• Vol. 08
  • Chapter 10

Treatment

Camera three. A girl with pink hair, high heels.

I check the rota. She’s been in for twenty minutes. Her treatment schedule is an hour a week for six weeks. The book they’ve given her is only short. Presumably she’s not too bad. It’s that book with the moon. I watch it float up to the ceiling of the room on the multicoloured clouds and wonder for the hundredth time why they make them sit on such uncomfortable chairs. Maybe they don’t notice. Maybe the book is enough of a comfort. God knows, these kids need comfort, after all they’ve seen.

In Room Two there’s a boy who can’t stop crying. It’s his third time at the centre this week. They’re trying a book about trains with faces. I watch the trains trundle out of the pages and around the floor, chattering, laughing, but the boy still cries and the trains fade. Terrible cries. The trains don’t stand a chance.

I flick back to Room Three. She’s lucky to be here. There’s a long waiting list for book therapy these days. Dr Jay told me that. She’s nice. She seems to understand the youngsters.
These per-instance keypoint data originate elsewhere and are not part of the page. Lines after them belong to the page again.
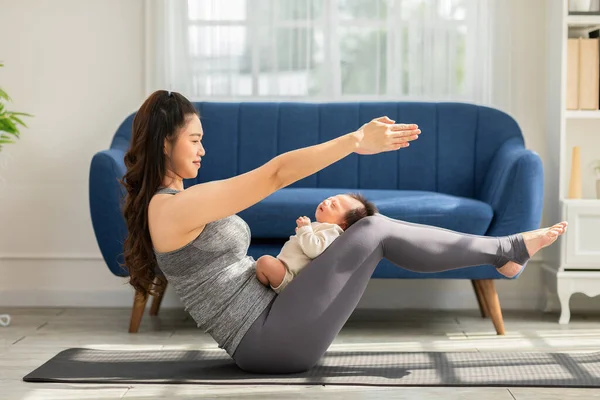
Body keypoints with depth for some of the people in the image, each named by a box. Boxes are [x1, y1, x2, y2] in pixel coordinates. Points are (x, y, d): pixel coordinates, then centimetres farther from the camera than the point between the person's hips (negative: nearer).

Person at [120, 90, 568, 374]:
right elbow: (274, 174, -21)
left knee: (370, 231, 8)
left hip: (265, 330, 10)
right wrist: (357, 140, -20)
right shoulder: (176, 207, -18)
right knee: (375, 228, -11)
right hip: (268, 340, -10)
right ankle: (505, 250, 4)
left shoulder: (166, 206, 14)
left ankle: (501, 252, 15)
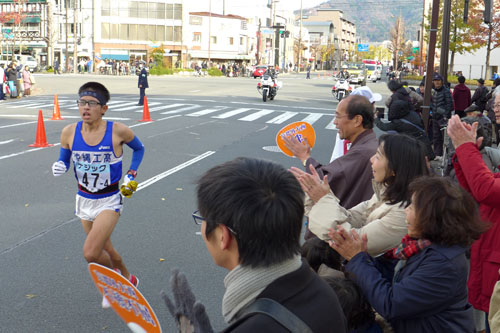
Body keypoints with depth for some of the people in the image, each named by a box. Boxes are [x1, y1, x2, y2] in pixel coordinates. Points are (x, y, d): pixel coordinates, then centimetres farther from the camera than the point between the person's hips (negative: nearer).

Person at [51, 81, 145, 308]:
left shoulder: (118, 131, -16)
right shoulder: (69, 132, -9)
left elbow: (139, 149, 4)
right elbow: (64, 161, 6)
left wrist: (131, 175, -6)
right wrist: (59, 168, -17)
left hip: (109, 201, -4)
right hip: (84, 201, 4)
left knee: (90, 253, -17)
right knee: (105, 249, 19)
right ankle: (128, 279, 47)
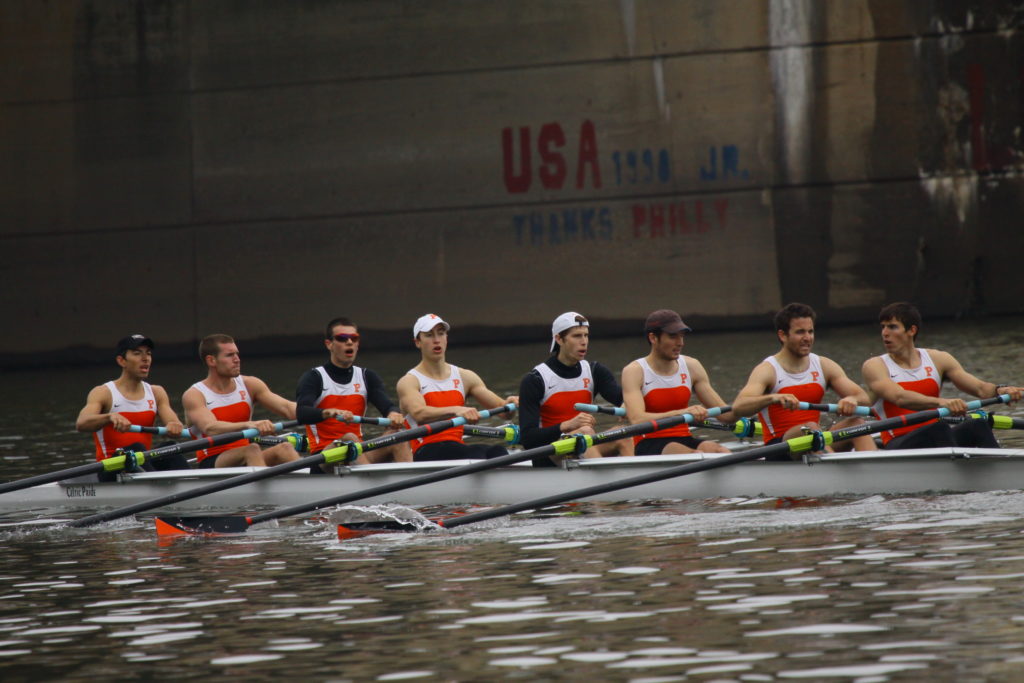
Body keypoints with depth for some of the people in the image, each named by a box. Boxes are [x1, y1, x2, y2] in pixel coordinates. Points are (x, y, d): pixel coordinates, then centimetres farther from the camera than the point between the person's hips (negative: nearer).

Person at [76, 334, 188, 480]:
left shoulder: (156, 393, 14)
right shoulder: (104, 393, -1)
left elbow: (174, 423, -1)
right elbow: (81, 424, -19)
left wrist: (174, 426, -28)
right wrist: (110, 417, -40)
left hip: (145, 463, 4)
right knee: (136, 448, -32)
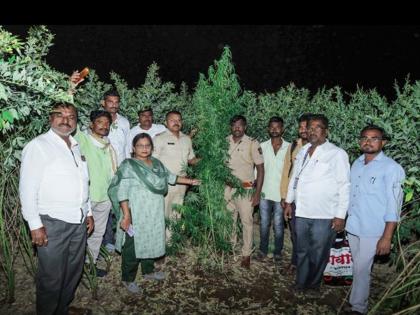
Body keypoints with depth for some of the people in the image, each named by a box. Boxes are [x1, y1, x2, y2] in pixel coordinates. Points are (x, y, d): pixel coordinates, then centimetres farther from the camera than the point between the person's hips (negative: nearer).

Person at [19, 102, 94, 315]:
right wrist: (35, 225, -14)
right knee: (52, 279, 4)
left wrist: (88, 212, 16)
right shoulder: (38, 146, -8)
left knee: (73, 274, 17)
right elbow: (27, 189, -12)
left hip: (79, 222, 7)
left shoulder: (76, 147, 13)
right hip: (52, 224, -6)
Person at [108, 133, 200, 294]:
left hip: (155, 215, 7)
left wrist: (190, 181, 23)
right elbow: (122, 192, -18)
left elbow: (170, 177, 22)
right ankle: (128, 279, 21)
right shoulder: (128, 166, -14)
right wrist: (126, 215, -23)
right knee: (133, 246, 3)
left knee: (152, 242, 19)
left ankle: (148, 270, 39)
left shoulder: (157, 163, 7)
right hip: (136, 216, -7)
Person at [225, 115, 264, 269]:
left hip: (246, 189, -3)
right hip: (228, 188, 3)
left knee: (246, 221, 4)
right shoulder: (225, 142, 0)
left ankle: (246, 254, 17)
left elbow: (260, 169, -7)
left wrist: (257, 193, -11)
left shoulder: (252, 143, -9)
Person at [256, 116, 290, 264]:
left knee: (278, 225, 9)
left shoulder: (289, 147, -4)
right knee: (264, 224, 12)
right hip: (264, 192, 2)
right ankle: (263, 249, 30)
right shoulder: (262, 146, 2)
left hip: (280, 193, -2)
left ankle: (278, 252, 27)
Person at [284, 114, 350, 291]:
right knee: (302, 251, 18)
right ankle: (301, 283, 36)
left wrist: (340, 216, -12)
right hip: (301, 212, 5)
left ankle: (313, 285, 33)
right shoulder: (302, 152, 9)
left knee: (318, 254, 10)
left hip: (324, 216, -5)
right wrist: (289, 202, 16)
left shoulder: (337, 154, -10)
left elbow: (344, 186, -11)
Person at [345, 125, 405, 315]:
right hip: (352, 226, 6)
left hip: (372, 230, -6)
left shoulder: (391, 168, -12)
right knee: (358, 267, 18)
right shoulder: (357, 164, 6)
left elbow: (393, 205, -13)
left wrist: (387, 237, -15)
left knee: (362, 269, 2)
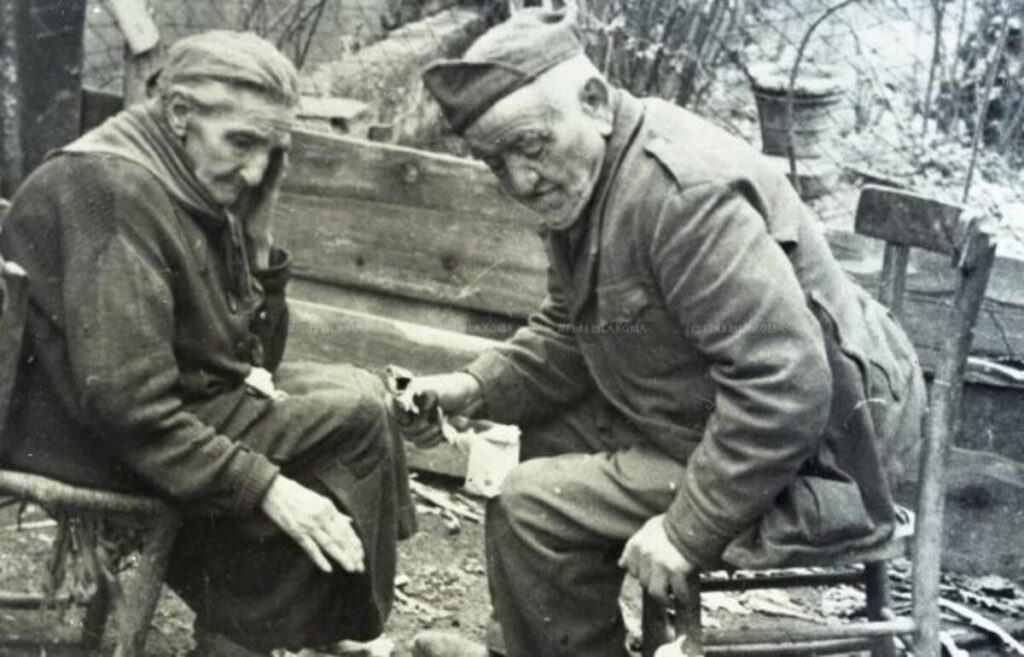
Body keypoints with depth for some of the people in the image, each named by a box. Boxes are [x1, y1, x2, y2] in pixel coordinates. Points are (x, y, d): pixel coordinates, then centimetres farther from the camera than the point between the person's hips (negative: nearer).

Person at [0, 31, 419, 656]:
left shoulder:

It’s all much easier now we can actually see how well it’s working. Does away with the need for brain scans. Sometimes we had to strap the poor kids down to do the scans. Didn’t make sense to me.

I don’t really get how it works, the reading thing. I can’t read. Not like that. I mean, I can read the rota, but making pictures, that’s different. Me and Jim tried it once, when everyone had gone home and we were locking up. I sat and read a book about a man who lived in London a long time ago. I got it, but it was just words. Jim watched me for five minutes. Said there were no pictures. We packed it in and went for a drink.